Their previous project, Debtocracy, is a documentary produced through the method of crowdsourcing. It focused on “the causes of the debt crisis and proposed solutions, hidden by the government and the dominant media“. It was distributed freely on the web and has so far been translated in six languages. You can watch the whole film here.

The neologism “catastroika” was first coined by Russian dissident writer Alexander Zinoviev. You can find out more about him here and here.

Censoring the Monodrome

The 3rd Athens Biennale 2011 MONODROME (one-way) opened to the public on 23 October and will last through 11 December. Director Giorgos Zois produced a 26” video trailer to promote the event. ERT, the public radio & television corporation, was the Major Media Sponsor. Despite that, ERT refused to broadcast the trailer. The reason was this:

The legal framework in which ERT operates does not allow, among other things, to broadcast messages that contain violence or that encourage behaviors which can damage health or safety or that touch on human dignity. The above legal framework is well-known and those who are involved with the production of promotional messages should be aware of it. ERT  does not censor, does not comment and does not judge the artistic creativity.

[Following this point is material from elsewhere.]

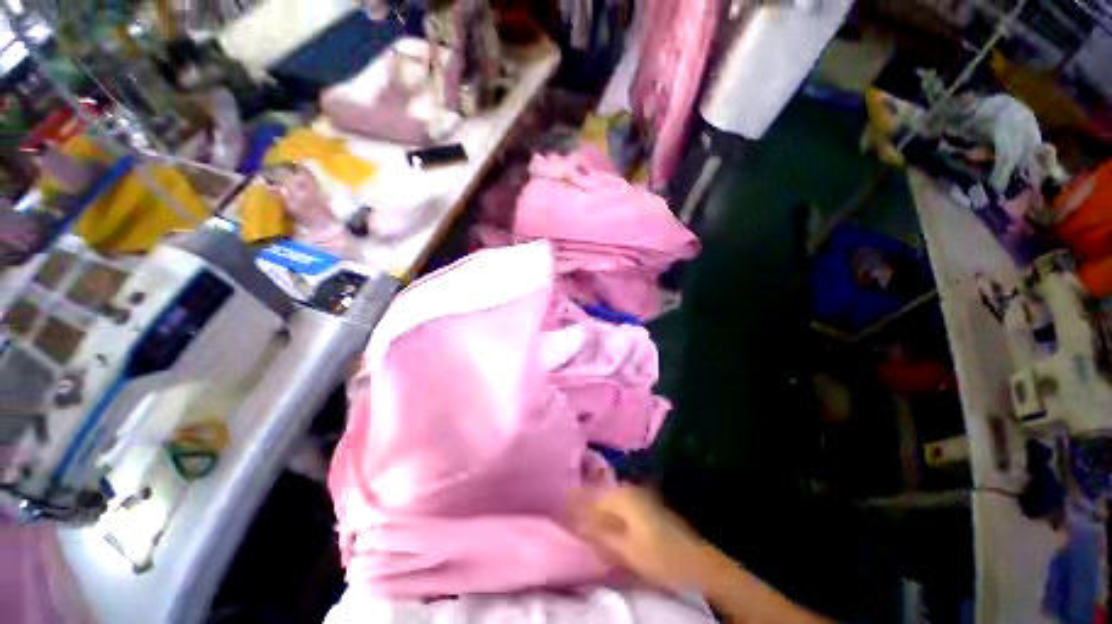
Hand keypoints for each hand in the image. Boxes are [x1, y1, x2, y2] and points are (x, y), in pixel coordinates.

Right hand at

The censored video is this.

I first came across this excellent video days before the state censored it from the public tv. I found it aesthetically impeccable and above all apropos. In a country with such social discontent, anything else would be irrelevant. And by the way, one only needs to watch the news bulletin of ERT on the day of a general strike and he will see similar images.

The international contemporary art festival of Athens takes place at Diplareios School (Theatre Square) and at the Arts Center and the Eleftherios Venizelos Museum (Eleftherias Park). More than 100 artists, art groups, curators and theorists participate in the exhibition and the events programme of MONODROME. Furthermore, a series of exhibitions and events organized by cultural institutions, museums and galleries in Athens are included in MONODROME Parallel Events.

MONODROME is being realized despite the Crisis that affects Greece heavily. Produced in a state of emergency, and through the synergy of all participants and a large group of volunteers, MONODROME assembles the diverse pieces of an exploratory puzzle, addressing the “here and now”. At the same time the exhibition attempts to question historical narratives that have functioned as dictums of the Greek sociopolitical and aesthetic identity and resulted in the country’s perennial suspension between a ‘before’ (tradition) and an ‘after’ (modernization). Being usually perceived and promoted as an emblematic city, Athens today is the epicentre of the Greek upheaval, a place of massive demonstrations and public discussions.